BEGIN Extracted data

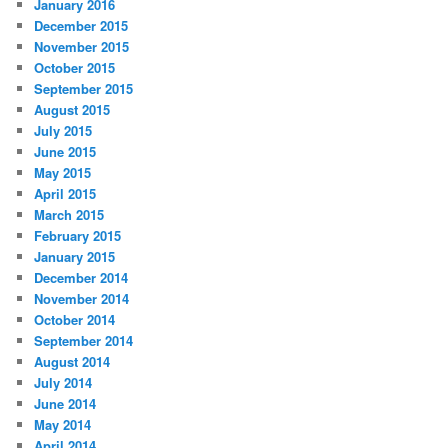
January 2016
December 2015
November 2015
October 2015
September 2015
August 2015
July 2015
June 2015
May 2015
April 2015
March 2015
February 2015
January 2015
December 2014
November 2014
October 2014
September 2014
August 2014
July 2014
June 2014
May 2014
April 2014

END Extracted data

> _What to produce_: Set down all the lines above exactly as they appear, with no pictures.

> _Answer_:
January 2016
December 2015
November 2015
October 2015
September 2015
August 2015
July 2015
June 2015
May 2015
April 2015
March 2015
February 2015
January 2015
December 2014
November 2014
October 2014
September 2014
August 2014
July 2014
June 2014
May 2014
April 2014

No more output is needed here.